I have long thought the imagination an important and central site of our politics. We can harken back to the “new world is possible” slogan of 1960s radicals, but the point goes deeper than this. In a time when politics have become completely aestheticized, our imaginations are clearly targeted by forces hoping to manipulate them into a state of manufacture dissent and fracture. Think of a prison yard. Well, first of all, resist the urge to imagine this as portrayed in fetishized form by Hollywood. But even there, even in most of the most farcical productions, the racial segregation of the institution is portrayed with some degree of accuracy (there are a few exceptions of course that do a better job at representing reality, Shot Caller is likely the best example here or Blood In, Blood Out). It is a disciplinary practice by the institution to encourage this racial segregation, for this grouping allows for easier control overall. The more engaged people control themselves, the easier it is for the institution to run.

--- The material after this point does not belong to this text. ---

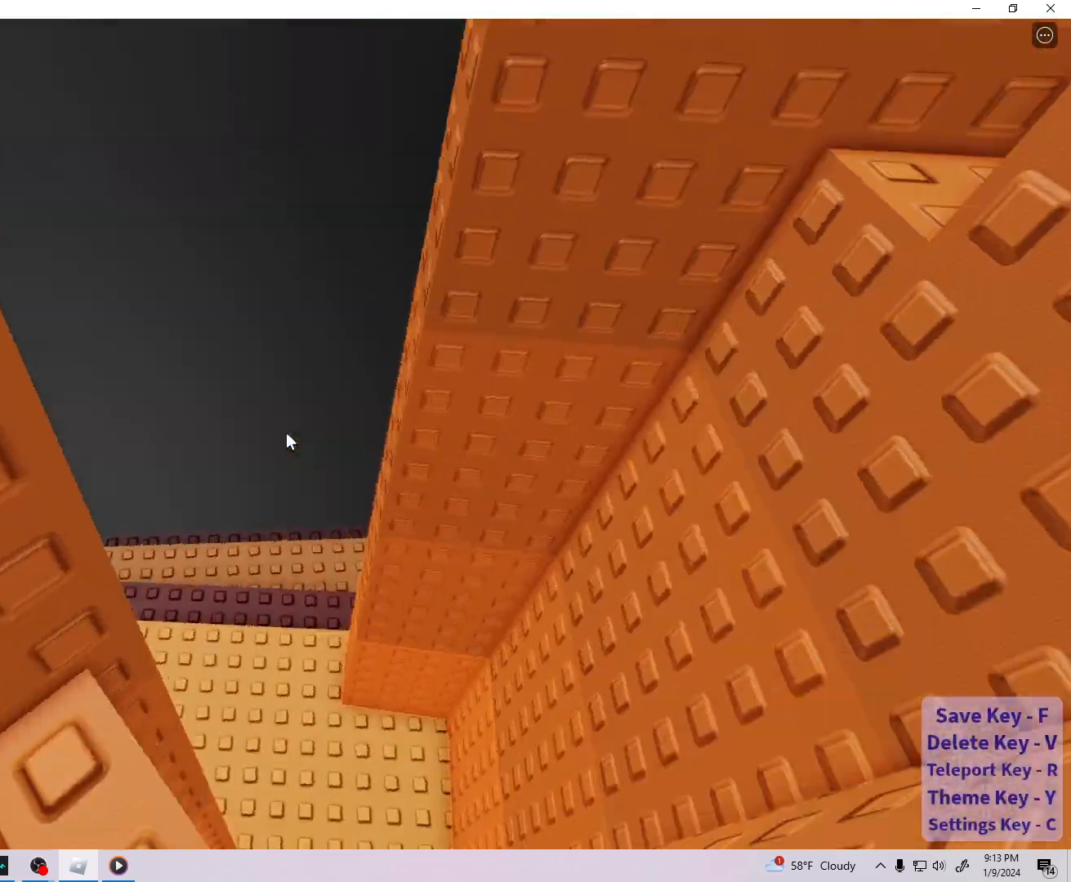
{"keys": ["space"]}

This practice goes back at least as far as the U.S. Army empowering Nazi officers to discipline the ranks of POWs under American control, for the more they were internally disciplined, the less arduous or dangerous the situation was for American guards to manage (incidentally, this is also the origin of the Bush administration’s favored ‘disarmed enemy combatant’ categorization to evade Geneva convention prohibitions on torture). Even further back, think of the dirty deal offered to impoverished whites to become overseers, or mediating authorities between wealthy gentry and enslaved black folks. The same thing occurs writ large in the U.S. prison industrial complex today. KRS-One is absolutely correct and puts it in starker terms than nearly any abolitionist scholar thus far, when he alliterates “overseer, overseer, over-see-er, off-i-cer, officer” and demonstrates many of the continuities between these positions of power. Though this dynamic obviously manifests and operates differently at different facilities, the racial split amongst the incarcerated population is consistent across the board. Why? Is it that incarcerated people are simply more racist than the outside population? Of course not. It is because the more they battle each other, the less they can even hope to battle the actual, mutual enemy of the carceral authority.

Now, in an almost Foucauldian fashion, expand this to the general population. When we imagine ourselves in society to be enemies with our political or ideological others, who does this serve? Are we really serving our collective needs, are we really protecting ourselves against state power when we are in constant battle amongst ourselves? Not to flatten the extremes of the prison system, but many of its practices do indeed demonstrate a microcosm of our macro society. We too have guns pointed at us at all times. We too are subject to the tyrannical, seemingly limitless authority of men in uniform. We too have our meals, slave wages, and healthcare dictated from above in non-negotiable terms.

Despite the various gangs, clicks, and groupings based in race on the prison yard, whenever conflict occurs between the incarcerated population and the corrections officers, things shift. It is immediately obvious then what fucking side everyone is on, who the fuck everyone’s enemy is, and it’s not any convicted person. We things pop off, in other words, the truth of the authoritarian structure is revealed, and the false façade of petty internal strife is discarded. This is also why there have been moments of beautiful racial solidarity when prisoners in Attica and Walpole overturned the carceral authorities there and ran the facilities themselves. Let us pose this question: Have we reached a similar place in our society, a similar riotous moment when our divisions can be discarded for the greater goal of throwing off our jailers? Forgiveness is step one, and solidarity is the necessary next step. We can decide to keep fighting internally, poor person/group against poor person/group, or we can all unite against the guards. Can we put past beefs aside, forgiving those we view as our ideological ‘others’ and political ‘enemies’ to form a true solidarity against corporate state power? I argue that we must choose not only this unification when facing state agents with their weaponry aimed at us, we must first allow ourselves to even imagine it.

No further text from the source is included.